Captains and shoppers had a dread of going there, and insurance companies raised their rates
on goods consigned thitherward; and yet the Bluff Harbor is and always was a Milford Haven
compared to Hokitika.

"The same vessels and the same captains have traded for years, very probably without the
occurrence of a single disaster worthy of mention, and their first voyage to Hokitika has likely
enough been their last. The same thing has happened so often that the most unwilling are
compelled to acknowledge that the fault lies with the harbour and not the captains of the
vessels. The harbor is bad.

"The work of recovering the engines that belonged to the ill-fated New Zealand is rapidly
proceeding and at night gives the beach quite a lively appearance. The purchasers will ship
them to Melbourne, where doubtless, they will be well rewarded for their spirited undertaking".

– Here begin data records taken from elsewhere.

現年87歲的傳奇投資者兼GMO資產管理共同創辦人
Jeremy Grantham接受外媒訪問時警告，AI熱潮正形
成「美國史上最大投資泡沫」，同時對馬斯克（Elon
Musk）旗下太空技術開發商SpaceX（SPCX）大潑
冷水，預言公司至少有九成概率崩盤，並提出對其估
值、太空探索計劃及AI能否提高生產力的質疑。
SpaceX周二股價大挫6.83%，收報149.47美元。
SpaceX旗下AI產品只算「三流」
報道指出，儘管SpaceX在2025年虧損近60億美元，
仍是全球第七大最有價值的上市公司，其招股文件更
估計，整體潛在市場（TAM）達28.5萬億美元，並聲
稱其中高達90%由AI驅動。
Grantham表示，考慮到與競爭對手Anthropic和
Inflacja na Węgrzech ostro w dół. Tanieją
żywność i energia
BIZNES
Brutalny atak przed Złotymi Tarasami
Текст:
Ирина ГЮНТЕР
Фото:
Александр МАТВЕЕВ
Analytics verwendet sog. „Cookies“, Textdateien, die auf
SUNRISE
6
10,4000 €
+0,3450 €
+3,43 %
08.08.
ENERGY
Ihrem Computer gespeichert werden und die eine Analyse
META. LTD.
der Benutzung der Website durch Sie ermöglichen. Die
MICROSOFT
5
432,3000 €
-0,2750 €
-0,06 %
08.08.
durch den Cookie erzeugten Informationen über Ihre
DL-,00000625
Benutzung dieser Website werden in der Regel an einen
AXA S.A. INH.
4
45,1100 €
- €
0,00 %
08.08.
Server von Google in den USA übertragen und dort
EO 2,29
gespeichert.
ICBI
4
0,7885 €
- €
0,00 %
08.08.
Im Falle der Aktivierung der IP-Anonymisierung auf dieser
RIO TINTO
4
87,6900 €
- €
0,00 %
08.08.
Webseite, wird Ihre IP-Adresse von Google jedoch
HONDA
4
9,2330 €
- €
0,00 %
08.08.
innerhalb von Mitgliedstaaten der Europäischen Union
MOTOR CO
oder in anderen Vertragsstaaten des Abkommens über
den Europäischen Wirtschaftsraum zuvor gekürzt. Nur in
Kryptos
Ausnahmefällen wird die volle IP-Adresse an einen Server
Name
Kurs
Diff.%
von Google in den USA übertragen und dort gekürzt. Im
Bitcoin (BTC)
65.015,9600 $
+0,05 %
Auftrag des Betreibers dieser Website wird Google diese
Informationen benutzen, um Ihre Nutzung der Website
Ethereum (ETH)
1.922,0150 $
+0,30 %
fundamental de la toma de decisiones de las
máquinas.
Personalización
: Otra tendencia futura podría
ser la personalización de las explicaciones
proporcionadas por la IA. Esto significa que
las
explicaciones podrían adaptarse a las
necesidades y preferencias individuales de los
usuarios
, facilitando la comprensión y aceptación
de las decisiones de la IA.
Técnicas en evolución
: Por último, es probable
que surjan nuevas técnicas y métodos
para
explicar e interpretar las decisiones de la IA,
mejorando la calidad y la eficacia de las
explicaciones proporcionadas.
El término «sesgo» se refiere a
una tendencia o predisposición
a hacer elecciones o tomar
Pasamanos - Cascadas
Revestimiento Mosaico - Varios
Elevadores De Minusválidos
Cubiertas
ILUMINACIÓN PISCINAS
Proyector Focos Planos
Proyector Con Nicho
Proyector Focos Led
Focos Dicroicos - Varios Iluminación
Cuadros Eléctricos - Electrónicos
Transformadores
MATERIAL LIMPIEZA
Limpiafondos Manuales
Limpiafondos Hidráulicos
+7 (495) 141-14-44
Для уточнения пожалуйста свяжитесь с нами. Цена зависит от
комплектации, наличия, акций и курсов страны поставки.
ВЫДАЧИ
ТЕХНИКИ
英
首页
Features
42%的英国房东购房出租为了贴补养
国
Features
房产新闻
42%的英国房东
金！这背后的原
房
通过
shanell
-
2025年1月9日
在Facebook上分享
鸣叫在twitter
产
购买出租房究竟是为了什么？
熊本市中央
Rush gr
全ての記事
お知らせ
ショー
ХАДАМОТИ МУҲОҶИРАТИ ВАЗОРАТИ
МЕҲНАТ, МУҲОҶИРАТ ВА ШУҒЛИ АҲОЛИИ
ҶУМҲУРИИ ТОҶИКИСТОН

She eventually broke her back on the sandbar and 'went to pieces' and thus ended the
eventful, if somewhat inglorious, career of this interesting but unsuccessful steamboat. She
had been but nine years afloat, first as a Clyde river-boat, partly as a Sunday-breaker, next on
The Caledonian Canal, then on The Mersey, with a spell laid up in dock, following which came a
turn of blockade-running, capture and conveyance to New York, sale and despatch to
Melbourne and, after some service there transference to the New Zealand coasting trade,
where her adventures terminated in the manner described, so that this first Clyde saloon
steamer had no lack of variety in the experiences of her short lifetime. The pity is that for the
purpose for which she was designed the "Alliance" was a failure, and that the ingenuity and
courage of Mr. Mills brought him nothing but disappointment.